Top Ten Movies of 2012 — Number Two


Michael Haneke’s Amour is about death. An elderly couple living in Paris go from a quiet, comfortable life together to a shared existence defined almost entirely by the deterioration of one of them, a progression from health to physical decrepitude that is virtually guaranteed to any person who lasts long enough. This unpleasant transformation can happen in what seems like the blink of an eye or, more accurately, the flicker of a malfunctioning heart. Over the breakfast table, Anne (Emmanuelle Riva) simply stops at one point, freezes mid-conversation, reemerging from stasis a minute or two later to the worried shock of her husband, Georges (Jean-Louis Trintignant). She has had a stroke, and it is quite literally the beginning of the end. The remainder of the film tracks her slow, painful descent, the excruciating journey portrayed with fearless commitment by Riva. The loving home becomes a prison for both parties, Georges unable to leave his wife even long enough to retrieve groceries, the simple chore farmed out to a helpful neighbor. They are as trapped as a pigeon who flies through the window, with no capability of finding its way out without assistance. Haneke traces this all with his trademark attentiveness, every detail rendered with the deepest of care.

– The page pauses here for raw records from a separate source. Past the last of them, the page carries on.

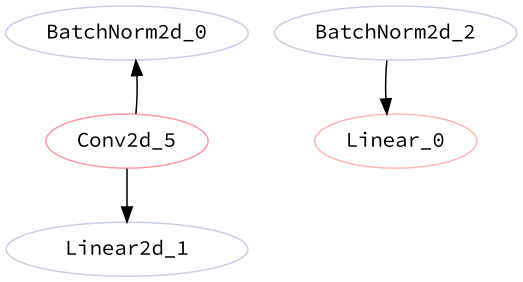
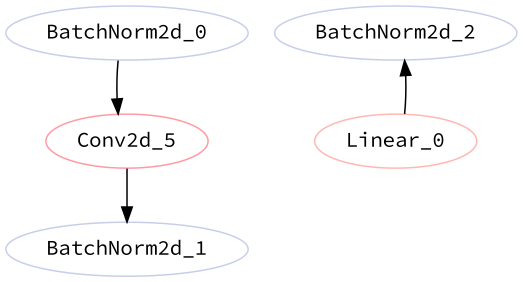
  strict digraph {
    fontname="Source Code Pro"
    node [color="#C7CEEA" fontname="Source Code Pro" type=BatchNorm2d]
    edge [fontname="Source Code Pro"]
    BatchNorm2d_0 [layer_name="features.17.conv.1.1" params=1920]
    n2 [color="#FF9AA2" label=Conv2d_5 layer_name="features.17.conv.2" params=307200 type=Conv2d]
-   BatchNorm2d_1 [layer_name="features.17.conv.3" params=640 label=Linear2d_1]
+   BatchNorm2d_1 [layer_name="features.17.conv.3" params=640]
    BatchNorm2d_2 [layer_name="features.18.1" params=2560]
    Linear_0 [color="#FFB7B2" layer_name="classifier.1" params=1281000 type=Linear]
-   n2 -> BatchNorm2d_0
+   BatchNorm2d_0 -> n2
    n2 -> BatchNorm2d_1
-   BatchNorm2d_2 -> Linear_0
+   Linear_0 -> BatchNorm2d_2
  }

But Amour, as the title announces, is ultimately about love. It’s the love that inspires dedication, worry, commitment and eventually determination when the hardest of choices arises. It is about standing by someone until it is unbearable to do so, until the last vestiges of that person have been eradicated. It is about watching someone suffer because modern medicine is developed enough to preserve life, but not enough to make that life worth living. Haneke reportedly crafted the film because he saw family members go through a similar situation with an aged, ailing loved one. It is a commonplace story rarely told, relegated to the safety of willful social ignorance. The Austrian director is uncompromising in his depiction, not out of a sadism (as some have foolishly accused), but instead a compulsion towards honesty, towards sharing the hard truth of human existence because that level of understanding can be its own redemption. Amour is intensely powerful because Haneke chooses not to look away, and challenges the viewer to do the same. It’s something that must be seen in fiction if there’s any hope of enduring it when its seen, as it will be for most, in reality.